Copy all the data exactly, except the pictures.
------ EXCERPTED RECORDS
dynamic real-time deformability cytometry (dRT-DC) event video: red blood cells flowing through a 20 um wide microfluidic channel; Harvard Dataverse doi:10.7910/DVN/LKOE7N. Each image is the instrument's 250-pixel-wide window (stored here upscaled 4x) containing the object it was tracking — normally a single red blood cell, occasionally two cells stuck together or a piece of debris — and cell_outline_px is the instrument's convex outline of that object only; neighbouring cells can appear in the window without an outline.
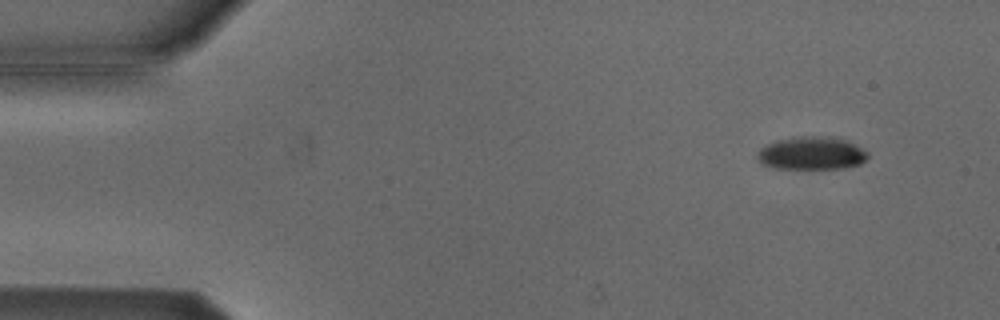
{"species": "Egyptian fruit bat (a non-hibernating species)", "species_latin": "Rousettus aegyptiacus", "temperature_condition": "cold", "stored_images_in_passage": 4, "camera_frame_rate_fps": 3000, "um_per_image_px": 0.085, "animal": {"sex": "male"}, "frame": {"image": 1, "passage_image": 2, "time_ms": 0.333, "image_size_px": [1000, 320], "cell_outline_px": [[868, 156], [860, 164], [844, 168], [776, 168], [760, 164], [756, 160], [756, 152], [760, 148], [776, 140], [812, 136], [844, 140], [868, 152]], "centroid_in_image_um": [68.91, 13.05], "position_along_channel_um": 16.1, "area_um2": 20.75}}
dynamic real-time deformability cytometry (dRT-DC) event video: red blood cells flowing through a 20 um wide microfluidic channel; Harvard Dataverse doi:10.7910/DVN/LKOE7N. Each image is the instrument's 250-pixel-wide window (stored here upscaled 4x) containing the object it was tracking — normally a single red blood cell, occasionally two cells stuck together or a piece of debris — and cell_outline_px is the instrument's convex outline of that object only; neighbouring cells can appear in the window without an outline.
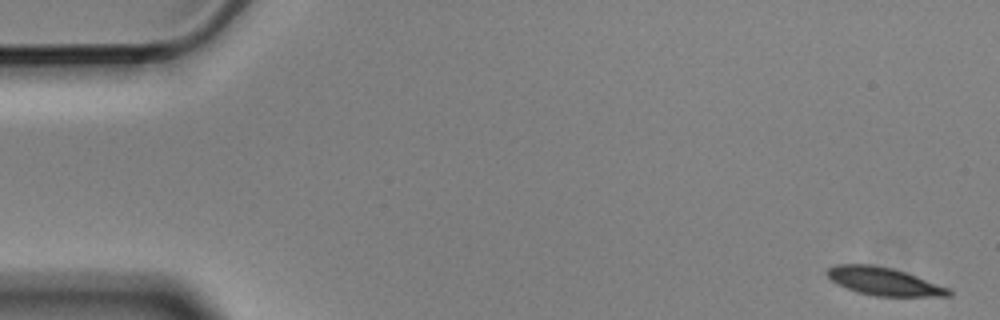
{"species": "Egyptian fruit bat (a non-hibernating species)", "species_latin": "Rousettus aegyptiacus", "temperature_condition": "cold", "stored_images_in_passage": 5, "camera_frame_rate_fps": 3000, "um_per_image_px": 0.085, "animal": {"sex": "male"}, "frame": {"image": 1, "passage_image": 1, "time_ms": 0.0, "image_size_px": [1000, 320], "cell_outline_px": [[952, 296], [876, 296], [856, 292], [832, 280], [824, 272], [828, 268], [836, 264], [872, 264], [892, 268], [916, 276], [948, 288], [952, 292]], "centroid_in_image_um": [75.1, 23.91], "position_along_channel_um": 9.9, "area_um2": 19.54}}
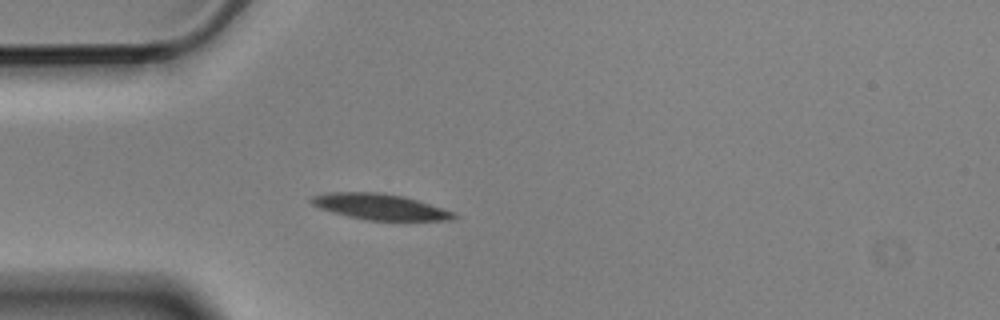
{"frame": {"image": 2, "passage_image": 5, "time_ms": 1.333, "image_size_px": [1000, 320], "cell_outline_px": [[460, 216], [452, 220], [368, 220], [348, 216], [332, 212], [320, 208], [312, 204], [308, 200], [312, 196], [328, 192], [376, 192], [404, 196], [456, 212]], "centroid_in_image_um": [32.32, 17.57], "position_along_channel_um": 52.7, "area_um2": 21.5}}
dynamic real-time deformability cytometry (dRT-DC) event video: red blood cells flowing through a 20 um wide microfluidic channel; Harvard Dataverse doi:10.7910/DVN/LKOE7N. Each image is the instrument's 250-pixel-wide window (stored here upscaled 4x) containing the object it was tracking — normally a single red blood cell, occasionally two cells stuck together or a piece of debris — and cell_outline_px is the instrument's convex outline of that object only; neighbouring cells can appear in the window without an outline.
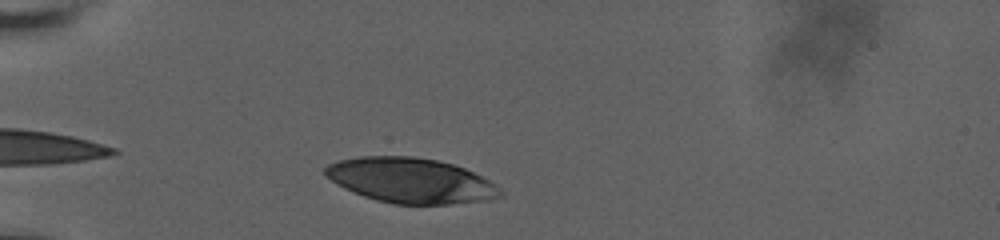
{"species": "human", "species_latin": "Homo sapiens", "temperature_condition": "room temperature", "stored_images_in_passage": 54, "camera_frame_rate_fps": 3000, "um_per_image_px": 0.085, "donor": {"sex": "male"}, "frame": {"image": 1, "passage_image": 8, "time_ms": 1.333, "image_size_px": [1000, 240], "cell_outline_px": [[504, 196], [488, 200], [452, 204], [392, 204], [376, 200], [364, 196], [344, 188], [336, 184], [324, 172], [324, 168], [328, 164], [340, 160], [360, 156], [412, 156], [436, 160], [452, 164], [464, 168], [496, 184], [504, 192]], "centroid_in_image_um": [34.94, 15.35], "position_along_channel_um": 50.1, "area_um2": 45.95}}
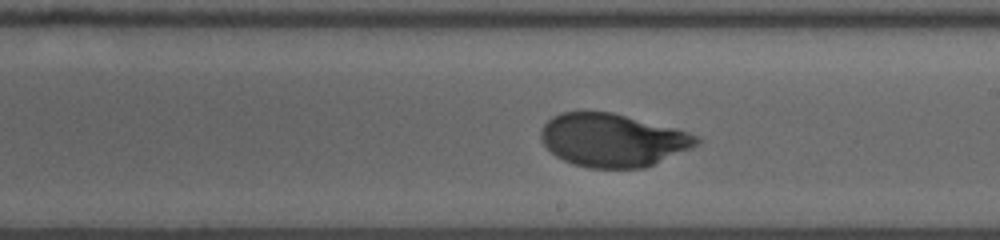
{"frame": {"image": 2, "passage_image": 39, "time_ms": 7.333, "image_size_px": [1000, 240], "cell_outline_px": [[700, 144], [692, 148], [644, 168], [588, 168], [572, 164], [556, 156], [544, 144], [540, 136], [540, 132], [544, 124], [552, 116], [560, 112], [612, 112], [676, 128], [700, 136]], "centroid_in_image_um": [52.09, 11.91], "position_along_channel_um": 236.9, "area_um2": 48.26}}
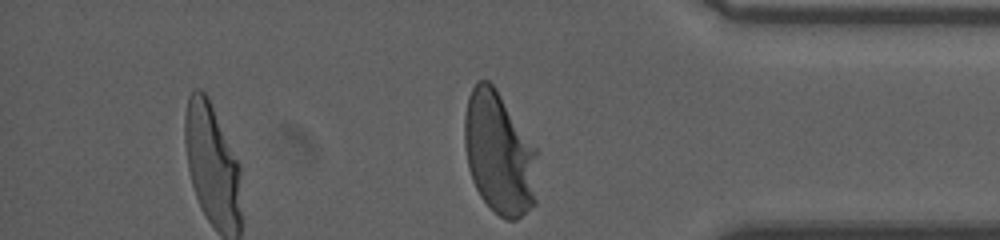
{"frame": {"image": 3, "passage_image": 54, "time_ms": 12.0, "image_size_px": [1000, 240], "cell_outline_px": [[536, 204], [516, 220], [504, 220], [480, 196], [472, 180], [468, 168], [464, 144], [464, 116], [468, 96], [472, 88], [480, 80], [488, 80], [496, 88], [536, 148]], "centroid_in_image_um": [42.42, 13.04], "position_along_channel_um": 392.8, "area_um2": 52.02}, "authors_computed_cell_mechanics": {"area_um2": 48.3208, "velocity_mm_per_s": 3.6168, "shape_relaxation_time_tau1_ms": 3.4455, "shape_relaxation_time_tau2_ms": null, "deformation_change_tau1": 0.1808, "deformation_change_tau2": null}}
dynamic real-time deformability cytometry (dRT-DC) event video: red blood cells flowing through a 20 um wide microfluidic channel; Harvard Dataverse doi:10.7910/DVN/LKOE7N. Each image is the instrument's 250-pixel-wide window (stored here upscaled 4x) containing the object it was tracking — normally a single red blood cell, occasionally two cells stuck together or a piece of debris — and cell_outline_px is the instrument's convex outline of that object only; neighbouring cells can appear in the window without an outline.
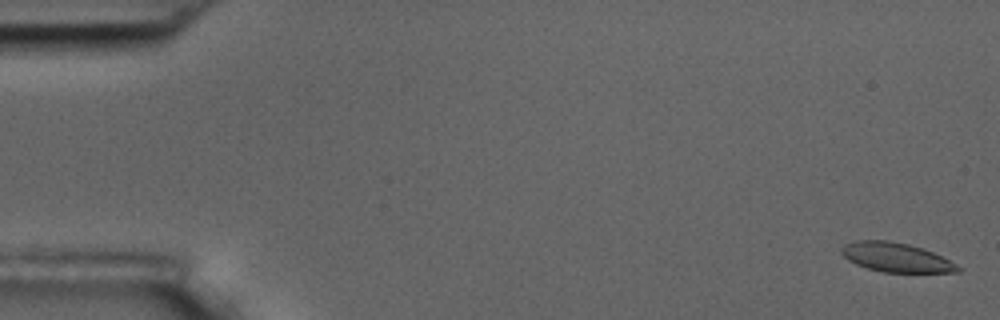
{"species": "common noctule bat (a hibernating species)", "species_latin": "Nyctalus noctula", "temperature_condition": "room temperature", "stored_images_in_passage": 57, "camera_frame_rate_fps": 3000, "um_per_image_px": 0.085, "animal": {"sex": "male", "body_mass_g": 17.5, "forearm_length_mm": 52.3}, "frame": {"image": 1, "passage_image": 2, "time_ms": 0.333, "image_size_px": [1000, 320], "cell_outline_px": [[964, 268], [960, 272], [884, 272], [868, 268], [856, 264], [848, 260], [840, 252], [840, 248], [844, 244], [856, 240], [888, 240], [908, 244], [932, 252]], "centroid_in_image_um": [76.14, 21.87], "position_along_channel_um": 8.9, "area_um2": 19.71}}
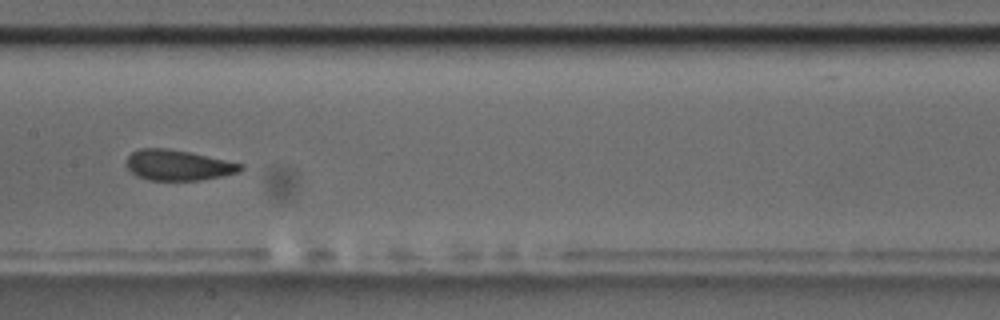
{"frame": {"image": 2, "passage_image": 29, "time_ms": 9.333, "image_size_px": [1000, 320], "cell_outline_px": [[244, 168], [240, 172], [224, 176], [200, 180], [148, 180], [136, 176], [128, 168], [128, 156], [132, 152], [140, 148], [168, 148], [188, 152], [244, 164]], "centroid_in_image_um": [15.17, 14.05], "position_along_channel_um": 192.2, "area_um2": 20.23}}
------------
▶ **WRITTEN ANSWER**:
dynamic real-time deformability cytometry (dRT-DC) event video: red blood cells flowing through a 20 um wide microfluidic channel; Harvard Dataverse doi:10.7910/DVN/LKOE7N. Each image is the instrument's 250-pixel-wide window (stored here upscaled 4x) containing the object it was tracking — normally a single red blood cell, occasionally two cells stuck together or a piece of debris — and cell_outline_px is the instrument's convex outline of that object only; neighbouring cells can appear in the window without an outline.
{"species": "Egyptian fruit bat (a non-hibernating species)", "species_latin": "Rousettus aegyptiacus", "temperature_condition": "cold", "stored_images_in_passage": 4, "camera_frame_rate_fps": 3000, "um_per_image_px": 0.085, "animal": {"sex": "male"}, "frame": {"image": 1, "passage_image": 2, "time_ms": 0.333, "image_size_px": [1000, 320], "cell_outline_px": [[868, 156], [860, 164], [844, 168], [776, 168], [760, 164], [756, 160], [756, 152], [760, 148], [776, 140], [812, 136], [844, 140], [868, 152]], "centroid_in_image_um": [68.91, 13.05], "position_along_channel_um": 16.1, "area_um2": 20.75}}
dynamic real-time deformability cytometry (dRT-DC) event video: red blood cells flowing through a 20 um wide microfluidic channel; Harvard Dataverse doi:10.7910/DVN/LKOE7N. Each image is the instrument's 250-pixel-wide window (stored here upscaled 4x) containing the object it was tracking — normally a single red blood cell, occasionally two cells stuck together or a piece of debris — and cell_outline_px is the instrument's convex outline of that object only; neighbouring cells can appear in the window without an outline.
{"species": "Egyptian fruit bat (a non-hibernating species)", "species_latin": "Rousettus aegyptiacus", "temperature_condition": "cold", "stored_images_in_passage": 5, "camera_frame_rate_fps": 3000, "um_per_image_px": 0.085, "animal": {"sex": "male"}, "frame": {"image": 1, "passage_image": 1, "time_ms": 0.0, "image_size_px": [1000, 320], "cell_outline_px": [[952, 296], [876, 296], [856, 292], [832, 280], [824, 272], [828, 268], [836, 264], [872, 264], [892, 268], [916, 276], [948, 288], [952, 292]], "centroid_in_image_um": [75.1, 23.91], "position_along_channel_um": 9.9, "area_um2": 19.54}}
{"frame": {"image": 2, "passage_image": 5, "time_ms": 1.333, "image_size_px": [1000, 320], "cell_outline_px": [[460, 216], [452, 220], [368, 220], [348, 216], [332, 212], [320, 208], [312, 204], [308, 200], [312, 196], [328, 192], [376, 192], [404, 196], [456, 212]], "centroid_in_image_um": [32.32, 17.57], "position_along_channel_um": 52.7, "area_um2": 21.5}}
dynamic real-time deformability cytometry (dRT-DC) event video: red blood cells flowing through a 20 um wide microfluidic channel; Harvard Dataverse doi:10.7910/DVN/LKOE7N. Each image is the instrument's 250-pixel-wide window (stored here upscaled 4x) containing the object it was tracking — normally a single red blood cell, occasionally two cells stuck together or a piece of debris — and cell_outline_px is the instrument's convex outline of that object only; neighbouring cells can appear in the window without an outline.
{"species": "human", "species_latin": "Homo sapiens", "temperature_condition": "room temperature", "stored_images_in_passage": 54, "camera_frame_rate_fps": 3000, "um_per_image_px": 0.085, "donor": {"sex": "male"}, "frame": {"image": 1, "passage_image": 8, "time_ms": 1.333, "image_size_px": [1000, 240], "cell_outline_px": [[504, 196], [488, 200], [452, 204], [392, 204], [376, 200], [364, 196], [344, 188], [336, 184], [324, 172], [324, 168], [328, 164], [340, 160], [360, 156], [412, 156], [436, 160], [452, 164], [464, 168], [496, 184], [504, 192]], "centroid_in_image_um": [34.94, 15.35], "position_along_channel_um": 50.1, "area_um2": 45.95}}
{"frame": {"image": 2, "passage_image": 39, "time_ms": 7.333, "image_size_px": [1000, 240], "cell_outline_px": [[700, 144], [692, 148], [644, 168], [588, 168], [572, 164], [556, 156], [544, 144], [540, 136], [540, 132], [544, 124], [552, 116], [560, 112], [612, 112], [676, 128], [700, 136]], "centroid_in_image_um": [52.09, 11.91], "position_along_channel_um": 236.9, "area_um2": 48.26}}
{"frame": {"image": 3, "passage_image": 54, "time_ms": 12.0, "image_size_px": [1000, 240], "cell_outline_px": [[536, 204], [516, 220], [504, 220], [480, 196], [472, 180], [468, 168], [464, 144], [464, 116], [468, 96], [472, 88], [480, 80], [488, 80], [496, 88], [536, 148]], "centroid_in_image_um": [42.42, 13.04], "position_along_channel_um": 392.8, "area_um2": 52.02}, "authors_computed_cell_mechanics": {"area_um2": 48.3208, "velocity_mm_per_s": 3.6168, "shape_relaxation_time_tau1_ms": 3.4455, "shape_relaxation_time_tau2_ms": null, "deformation_change_tau1": 0.1808, "deformation_change_tau2": null}}
dynamic real-time deformability cytometry (dRT-DC) event video: red blood cells flowing through a 20 um wide microfluidic channel; Harvard Dataverse doi:10.7910/DVN/LKOE7N. Each image is the instrument's 250-pixel-wide window (stored here upscaled 4x) containing the object it was tracking — normally a single red blood cell, occasionally two cells stuck together or a piece of debris — and cell_outline_px is the instrument's convex outline of that object only; neighbouring cells can appear in the window without an outline.
{"species": "common noctule bat (a hibernating species)", "species_latin": "Nyctalus noctula", "temperature_condition": "room temperature", "stored_images_in_passage": 57, "camera_frame_rate_fps": 3000, "um_per_image_px": 0.085, "animal": {"sex": "male", "body_mass_g": 17.5, "forearm_length_mm": 52.3}, "frame": {"image": 1, "passage_image": 2, "time_ms": 0.333, "image_size_px": [1000, 320], "cell_outline_px": [[964, 268], [960, 272], [884, 272], [868, 268], [856, 264], [848, 260], [840, 252], [840, 248], [844, 244], [856, 240], [888, 240], [908, 244], [932, 252]], "centroid_in_image_um": [76.14, 21.87], "position_along_channel_um": 8.9, "area_um2": 19.71}}
{"frame": {"image": 2, "passage_image": 29, "time_ms": 9.333, "image_size_px": [1000, 320], "cell_outline_px": [[244, 168], [240, 172], [224, 176], [200, 180], [148, 180], [136, 176], [128, 168], [128, 156], [132, 152], [140, 148], [168, 148], [188, 152], [244, 164]], "centroid_in_image_um": [15.17, 14.05], "position_along_channel_um": 192.2, "area_um2": 20.23}}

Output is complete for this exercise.